Deneyimsel bir sergi olan Sessizlikte Diyalog sizin aktif katılımınızı bekliyor. Açılış öncesi olduğundan hala bazı düzenlemeler yapılıyordu ben gittiğimde. Ama bu küçük sorunlar benim sergiden keyif almama hiç engel olmadı. Halen süren ve görme engellilerin dünyasına girebilmemizi sağlayan Karanlıkta Diyalog’un devamı olan bu proje ile bu sefer işitme engellilerin dünyasına giriş yapabiliyorsunuz.
Hayatta kalabilmek
Bu sergilerde konu sadece karanlıkta veya sessizlikte nasıl ‘hayatta kalınabileceğini’ deneyimlemek değil. Günlük yaşamda görme veya işitme engellilerin ne zorluklar yaşadıklarını görüp onlara acımak hiç değil. Burada amaç bir farkındalık yaratmak. Karşındakinin yerine kendini koyarak, hiç bir zaman tam olarak anlayamayacak olsak da empati oluşturmak, bu konudaki eksikliklerin giderilmesi için topluma duyarlı bir kişi daha eklemek. Böylece onların hayat kalitesinde önemli bir iyileştirmeye gidilmesinin kapısını aralarken, bu konulardaki vurdumduymazlığa göz yummayacak bireyler artacak.
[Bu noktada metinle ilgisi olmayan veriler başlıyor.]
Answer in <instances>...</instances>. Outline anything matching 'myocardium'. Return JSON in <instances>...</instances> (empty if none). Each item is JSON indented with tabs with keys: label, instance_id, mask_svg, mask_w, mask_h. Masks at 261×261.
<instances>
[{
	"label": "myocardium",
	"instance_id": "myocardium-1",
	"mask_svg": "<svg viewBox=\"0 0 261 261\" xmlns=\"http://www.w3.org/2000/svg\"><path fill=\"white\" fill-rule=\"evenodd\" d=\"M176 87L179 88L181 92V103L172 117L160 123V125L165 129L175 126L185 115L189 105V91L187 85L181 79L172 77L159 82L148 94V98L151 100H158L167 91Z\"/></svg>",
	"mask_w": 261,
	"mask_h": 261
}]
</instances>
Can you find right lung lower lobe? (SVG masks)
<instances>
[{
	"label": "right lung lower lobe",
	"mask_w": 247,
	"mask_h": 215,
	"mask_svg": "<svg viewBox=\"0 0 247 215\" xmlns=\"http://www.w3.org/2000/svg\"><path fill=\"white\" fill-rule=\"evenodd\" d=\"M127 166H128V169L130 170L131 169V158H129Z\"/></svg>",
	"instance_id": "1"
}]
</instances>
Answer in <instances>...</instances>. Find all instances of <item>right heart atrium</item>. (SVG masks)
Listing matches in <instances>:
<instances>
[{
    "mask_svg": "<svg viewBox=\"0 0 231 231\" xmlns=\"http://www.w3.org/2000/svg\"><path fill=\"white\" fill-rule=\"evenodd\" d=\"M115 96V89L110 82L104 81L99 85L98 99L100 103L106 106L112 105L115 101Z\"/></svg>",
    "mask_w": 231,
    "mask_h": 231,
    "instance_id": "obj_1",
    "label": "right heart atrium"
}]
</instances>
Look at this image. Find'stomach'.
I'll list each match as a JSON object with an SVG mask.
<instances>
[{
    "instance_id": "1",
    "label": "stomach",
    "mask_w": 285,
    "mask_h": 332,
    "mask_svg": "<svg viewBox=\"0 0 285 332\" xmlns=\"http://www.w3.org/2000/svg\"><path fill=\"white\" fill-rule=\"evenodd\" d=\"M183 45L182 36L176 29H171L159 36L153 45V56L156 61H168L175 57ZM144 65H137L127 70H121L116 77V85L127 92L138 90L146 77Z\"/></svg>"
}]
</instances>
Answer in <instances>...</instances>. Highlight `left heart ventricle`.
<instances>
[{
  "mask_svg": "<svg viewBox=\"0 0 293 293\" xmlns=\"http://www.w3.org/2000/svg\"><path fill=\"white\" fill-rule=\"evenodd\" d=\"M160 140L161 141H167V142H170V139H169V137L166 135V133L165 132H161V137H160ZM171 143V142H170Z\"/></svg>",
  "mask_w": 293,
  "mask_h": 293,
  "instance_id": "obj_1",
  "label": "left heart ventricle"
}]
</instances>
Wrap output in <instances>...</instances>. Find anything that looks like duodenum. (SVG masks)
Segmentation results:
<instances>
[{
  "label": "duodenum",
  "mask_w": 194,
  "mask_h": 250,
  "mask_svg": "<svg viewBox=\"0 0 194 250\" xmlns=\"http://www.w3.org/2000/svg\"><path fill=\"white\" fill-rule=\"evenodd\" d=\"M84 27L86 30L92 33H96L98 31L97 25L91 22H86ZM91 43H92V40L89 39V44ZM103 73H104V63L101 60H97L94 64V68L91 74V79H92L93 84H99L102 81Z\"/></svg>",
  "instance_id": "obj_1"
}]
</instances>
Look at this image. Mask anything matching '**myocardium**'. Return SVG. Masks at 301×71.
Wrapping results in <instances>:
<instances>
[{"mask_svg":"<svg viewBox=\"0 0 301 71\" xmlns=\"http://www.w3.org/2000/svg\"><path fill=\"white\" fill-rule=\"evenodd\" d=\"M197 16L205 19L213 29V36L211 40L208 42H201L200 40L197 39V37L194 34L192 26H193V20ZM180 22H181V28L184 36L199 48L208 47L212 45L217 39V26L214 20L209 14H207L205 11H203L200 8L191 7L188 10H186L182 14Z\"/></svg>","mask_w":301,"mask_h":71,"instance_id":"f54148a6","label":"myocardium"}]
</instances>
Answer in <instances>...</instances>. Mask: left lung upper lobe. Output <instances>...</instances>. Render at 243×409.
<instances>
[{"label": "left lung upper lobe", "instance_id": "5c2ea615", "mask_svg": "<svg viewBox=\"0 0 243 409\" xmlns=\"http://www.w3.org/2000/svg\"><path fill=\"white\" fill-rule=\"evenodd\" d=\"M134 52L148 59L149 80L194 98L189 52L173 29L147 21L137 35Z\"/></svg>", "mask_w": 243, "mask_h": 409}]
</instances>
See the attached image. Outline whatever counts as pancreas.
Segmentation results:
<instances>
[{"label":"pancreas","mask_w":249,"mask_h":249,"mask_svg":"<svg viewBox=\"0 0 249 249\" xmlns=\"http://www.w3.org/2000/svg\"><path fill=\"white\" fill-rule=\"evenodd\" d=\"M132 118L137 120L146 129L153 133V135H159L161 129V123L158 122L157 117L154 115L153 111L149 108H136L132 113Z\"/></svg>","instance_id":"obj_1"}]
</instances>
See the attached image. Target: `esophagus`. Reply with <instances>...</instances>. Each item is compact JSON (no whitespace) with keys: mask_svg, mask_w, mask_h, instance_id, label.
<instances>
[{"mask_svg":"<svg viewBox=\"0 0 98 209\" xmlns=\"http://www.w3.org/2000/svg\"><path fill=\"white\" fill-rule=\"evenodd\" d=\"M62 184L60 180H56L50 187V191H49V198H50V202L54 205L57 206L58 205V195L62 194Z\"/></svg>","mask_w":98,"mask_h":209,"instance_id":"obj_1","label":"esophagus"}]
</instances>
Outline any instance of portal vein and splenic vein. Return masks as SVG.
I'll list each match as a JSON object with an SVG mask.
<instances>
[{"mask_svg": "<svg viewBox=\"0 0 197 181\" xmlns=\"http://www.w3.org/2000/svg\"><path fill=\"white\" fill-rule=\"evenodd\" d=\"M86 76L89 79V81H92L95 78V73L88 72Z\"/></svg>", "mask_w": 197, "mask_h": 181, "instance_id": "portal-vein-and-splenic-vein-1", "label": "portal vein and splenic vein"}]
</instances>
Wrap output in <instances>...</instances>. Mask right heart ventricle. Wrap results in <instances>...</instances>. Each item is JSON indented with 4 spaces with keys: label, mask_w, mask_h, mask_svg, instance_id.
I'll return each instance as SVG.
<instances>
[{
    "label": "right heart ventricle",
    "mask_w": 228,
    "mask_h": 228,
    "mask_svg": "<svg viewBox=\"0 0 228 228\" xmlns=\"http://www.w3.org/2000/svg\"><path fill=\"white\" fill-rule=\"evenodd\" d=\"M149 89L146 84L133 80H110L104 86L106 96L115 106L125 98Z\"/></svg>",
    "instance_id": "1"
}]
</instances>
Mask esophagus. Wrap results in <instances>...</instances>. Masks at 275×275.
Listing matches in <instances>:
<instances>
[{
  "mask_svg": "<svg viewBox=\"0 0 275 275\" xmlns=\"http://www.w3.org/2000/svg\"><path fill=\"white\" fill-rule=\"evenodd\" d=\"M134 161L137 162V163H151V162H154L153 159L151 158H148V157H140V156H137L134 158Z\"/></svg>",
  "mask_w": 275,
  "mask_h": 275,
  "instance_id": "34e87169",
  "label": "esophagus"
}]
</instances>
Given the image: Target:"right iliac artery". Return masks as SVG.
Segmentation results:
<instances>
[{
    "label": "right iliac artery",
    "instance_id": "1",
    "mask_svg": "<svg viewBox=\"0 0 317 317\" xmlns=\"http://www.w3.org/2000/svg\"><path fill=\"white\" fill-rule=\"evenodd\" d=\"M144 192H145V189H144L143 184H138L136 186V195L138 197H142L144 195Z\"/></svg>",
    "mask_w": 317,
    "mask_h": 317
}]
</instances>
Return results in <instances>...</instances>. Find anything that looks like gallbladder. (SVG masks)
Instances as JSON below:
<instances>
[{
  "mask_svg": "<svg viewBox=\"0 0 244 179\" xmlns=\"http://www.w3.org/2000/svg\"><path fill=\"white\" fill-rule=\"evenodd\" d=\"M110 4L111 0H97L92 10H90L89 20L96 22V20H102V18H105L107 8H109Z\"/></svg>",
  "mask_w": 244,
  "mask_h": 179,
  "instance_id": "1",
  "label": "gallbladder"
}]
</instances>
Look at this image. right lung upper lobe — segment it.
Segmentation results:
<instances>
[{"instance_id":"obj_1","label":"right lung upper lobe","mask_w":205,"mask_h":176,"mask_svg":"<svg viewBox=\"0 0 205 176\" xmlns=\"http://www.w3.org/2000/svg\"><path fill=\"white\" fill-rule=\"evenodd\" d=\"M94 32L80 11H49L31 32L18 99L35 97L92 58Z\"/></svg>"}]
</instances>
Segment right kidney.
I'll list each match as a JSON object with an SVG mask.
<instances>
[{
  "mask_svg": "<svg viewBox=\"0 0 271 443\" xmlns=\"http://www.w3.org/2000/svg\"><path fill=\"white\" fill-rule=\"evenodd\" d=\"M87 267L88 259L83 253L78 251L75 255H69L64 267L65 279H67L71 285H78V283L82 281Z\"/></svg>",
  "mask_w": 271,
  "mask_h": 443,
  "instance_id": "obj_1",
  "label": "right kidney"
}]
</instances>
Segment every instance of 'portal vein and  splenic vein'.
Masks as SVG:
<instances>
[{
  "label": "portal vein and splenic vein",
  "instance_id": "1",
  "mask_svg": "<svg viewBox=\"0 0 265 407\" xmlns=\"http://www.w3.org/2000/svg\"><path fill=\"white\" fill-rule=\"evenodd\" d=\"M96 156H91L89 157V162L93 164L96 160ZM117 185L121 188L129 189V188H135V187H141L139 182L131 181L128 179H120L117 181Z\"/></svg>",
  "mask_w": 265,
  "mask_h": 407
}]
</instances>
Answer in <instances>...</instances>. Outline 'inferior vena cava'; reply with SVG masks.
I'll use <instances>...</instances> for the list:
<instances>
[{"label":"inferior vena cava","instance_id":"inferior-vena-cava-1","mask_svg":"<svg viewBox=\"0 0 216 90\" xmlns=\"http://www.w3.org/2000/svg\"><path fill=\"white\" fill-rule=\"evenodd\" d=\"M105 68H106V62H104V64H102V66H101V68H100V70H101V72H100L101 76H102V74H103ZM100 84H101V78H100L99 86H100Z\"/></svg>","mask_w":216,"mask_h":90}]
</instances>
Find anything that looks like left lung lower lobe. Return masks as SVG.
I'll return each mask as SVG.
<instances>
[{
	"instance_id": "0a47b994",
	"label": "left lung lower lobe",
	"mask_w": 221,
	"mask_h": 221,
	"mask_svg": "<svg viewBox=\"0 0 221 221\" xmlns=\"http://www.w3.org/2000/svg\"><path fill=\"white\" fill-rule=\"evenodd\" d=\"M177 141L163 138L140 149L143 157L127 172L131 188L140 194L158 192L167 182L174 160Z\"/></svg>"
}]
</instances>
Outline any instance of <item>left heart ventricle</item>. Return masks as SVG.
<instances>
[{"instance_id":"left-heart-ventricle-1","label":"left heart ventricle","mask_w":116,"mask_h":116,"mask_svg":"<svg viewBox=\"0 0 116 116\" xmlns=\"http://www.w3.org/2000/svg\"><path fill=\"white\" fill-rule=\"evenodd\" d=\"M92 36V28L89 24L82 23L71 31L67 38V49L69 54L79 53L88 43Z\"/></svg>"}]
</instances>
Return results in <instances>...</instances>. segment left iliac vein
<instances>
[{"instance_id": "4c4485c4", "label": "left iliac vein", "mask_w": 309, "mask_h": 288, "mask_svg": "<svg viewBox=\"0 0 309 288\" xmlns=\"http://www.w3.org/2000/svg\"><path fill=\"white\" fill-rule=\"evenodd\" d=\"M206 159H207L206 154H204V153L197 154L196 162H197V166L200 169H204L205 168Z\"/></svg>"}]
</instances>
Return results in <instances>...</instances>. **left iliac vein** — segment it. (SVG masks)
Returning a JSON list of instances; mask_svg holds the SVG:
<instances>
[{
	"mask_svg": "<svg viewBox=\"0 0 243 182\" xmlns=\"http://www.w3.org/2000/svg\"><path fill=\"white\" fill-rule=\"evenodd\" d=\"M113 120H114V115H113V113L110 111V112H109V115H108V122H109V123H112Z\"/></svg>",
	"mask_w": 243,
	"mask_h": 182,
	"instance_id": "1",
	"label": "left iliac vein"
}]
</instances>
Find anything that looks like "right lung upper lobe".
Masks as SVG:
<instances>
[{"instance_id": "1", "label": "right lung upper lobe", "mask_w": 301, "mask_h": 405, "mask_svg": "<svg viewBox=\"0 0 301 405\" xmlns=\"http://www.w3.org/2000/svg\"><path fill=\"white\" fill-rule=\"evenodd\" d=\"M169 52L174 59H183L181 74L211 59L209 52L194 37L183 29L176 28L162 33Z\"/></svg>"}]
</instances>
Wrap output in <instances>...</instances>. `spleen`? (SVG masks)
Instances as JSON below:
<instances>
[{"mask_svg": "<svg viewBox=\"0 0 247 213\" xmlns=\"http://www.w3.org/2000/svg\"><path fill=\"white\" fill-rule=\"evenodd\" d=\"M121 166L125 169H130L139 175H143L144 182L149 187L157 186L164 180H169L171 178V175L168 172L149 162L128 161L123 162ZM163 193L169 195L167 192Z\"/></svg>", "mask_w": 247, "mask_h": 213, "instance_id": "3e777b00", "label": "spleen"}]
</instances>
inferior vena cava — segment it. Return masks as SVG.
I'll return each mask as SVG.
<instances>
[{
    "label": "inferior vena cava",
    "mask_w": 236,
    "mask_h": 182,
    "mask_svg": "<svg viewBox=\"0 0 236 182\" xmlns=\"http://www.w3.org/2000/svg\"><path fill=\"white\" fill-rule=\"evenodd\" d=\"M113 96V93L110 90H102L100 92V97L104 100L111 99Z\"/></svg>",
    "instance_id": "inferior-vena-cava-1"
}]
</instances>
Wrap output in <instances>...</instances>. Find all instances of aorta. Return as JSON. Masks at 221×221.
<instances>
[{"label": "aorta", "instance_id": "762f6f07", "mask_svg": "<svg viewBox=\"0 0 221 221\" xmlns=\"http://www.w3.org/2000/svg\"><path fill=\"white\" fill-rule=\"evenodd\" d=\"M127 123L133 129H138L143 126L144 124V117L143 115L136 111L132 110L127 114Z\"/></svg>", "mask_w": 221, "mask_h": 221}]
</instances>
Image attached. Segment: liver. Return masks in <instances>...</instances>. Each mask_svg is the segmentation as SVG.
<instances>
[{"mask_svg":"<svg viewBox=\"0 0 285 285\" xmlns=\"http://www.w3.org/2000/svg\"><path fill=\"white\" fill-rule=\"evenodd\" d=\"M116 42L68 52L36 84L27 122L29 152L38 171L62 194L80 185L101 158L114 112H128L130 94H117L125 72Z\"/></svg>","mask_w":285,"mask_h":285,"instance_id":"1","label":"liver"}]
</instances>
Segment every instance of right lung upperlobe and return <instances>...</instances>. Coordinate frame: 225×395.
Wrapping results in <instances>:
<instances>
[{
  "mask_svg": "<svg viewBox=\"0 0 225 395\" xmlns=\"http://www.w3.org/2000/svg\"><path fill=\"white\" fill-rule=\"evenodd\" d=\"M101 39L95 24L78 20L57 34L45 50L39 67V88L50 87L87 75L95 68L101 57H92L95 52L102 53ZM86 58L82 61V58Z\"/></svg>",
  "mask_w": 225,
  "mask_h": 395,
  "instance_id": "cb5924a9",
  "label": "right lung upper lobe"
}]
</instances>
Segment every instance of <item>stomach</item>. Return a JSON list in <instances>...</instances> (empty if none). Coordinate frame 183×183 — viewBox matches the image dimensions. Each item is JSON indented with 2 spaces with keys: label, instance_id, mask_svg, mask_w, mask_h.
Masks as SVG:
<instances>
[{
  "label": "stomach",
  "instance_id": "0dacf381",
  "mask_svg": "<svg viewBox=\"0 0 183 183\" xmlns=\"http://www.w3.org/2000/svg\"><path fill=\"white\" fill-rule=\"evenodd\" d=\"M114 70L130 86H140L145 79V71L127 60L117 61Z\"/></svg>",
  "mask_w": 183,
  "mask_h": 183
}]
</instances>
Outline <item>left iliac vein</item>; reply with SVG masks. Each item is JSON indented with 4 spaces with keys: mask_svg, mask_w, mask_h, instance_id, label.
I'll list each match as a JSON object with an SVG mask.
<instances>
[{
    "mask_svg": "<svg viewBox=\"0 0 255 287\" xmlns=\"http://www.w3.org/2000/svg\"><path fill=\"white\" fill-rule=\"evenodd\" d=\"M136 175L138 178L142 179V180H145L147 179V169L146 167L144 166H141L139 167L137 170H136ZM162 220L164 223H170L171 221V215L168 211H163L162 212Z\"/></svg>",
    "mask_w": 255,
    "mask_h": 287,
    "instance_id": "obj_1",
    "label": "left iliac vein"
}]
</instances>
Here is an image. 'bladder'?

Üstelik dikkatle etrafınıza bakarsanız bu projeler en başta bu kişilere iş imkanı sağlıyor. Sergilerin gerçekleştiği Gayrettepe Metro İstasyonu civarında hiç görmediğim kadar çok görme engelli kişiye rastlıyorum, işitme engelli kişilerin sohbetlerine tanık oluyorum. Buradalar, toplumun içindeler, yeter ki onların yaşam alanlarını daha fazla daraltmayalım.
Bu sergi sırasında herkes eşit ama engelliler daha eşit.
Tanımadığınız bir ortama girdiğinizde rehberiniz sizin eliniz, gözünüz, kulağınız olur. Burada rehberler görme veya işitme engelli. Rol değişimi diye de adlandırabilirsiniz. Bu sefer onlar katılımcılara yol gösteriyorlar, bu dünyada dezavantajlı duruma düşen ise bizler, yani çoğunluk. Önyargılarsa böylesi bir ihtiyaç anında ister istemez ve hemen kalkıyor. Sınırlar yok olduğunda güven, bu ilişkinin en önemli unsuru haline geliyor. Onlar, karanlık veya sessiz dünyalarında bize yol gösteriyor, düşmememizi, sıkıntımızı anlatabilmemizi sağlıyorlar. Bu deneyimler sonucunda, çok basit değişikliklerle, standart bir kişiyi düşünerek yapılmış şehrimizde onların nasıl daha kaliteli bir yaşam sürebileceklerine şaşırıp üzülebilirsiniz, buna da hazırlıklı olun. Ama en iyisi siz de bu farkındalığı deneyimledikten sonra dünyaya bambaşka gözlüklerle bakmayı tercih edenlerden olun.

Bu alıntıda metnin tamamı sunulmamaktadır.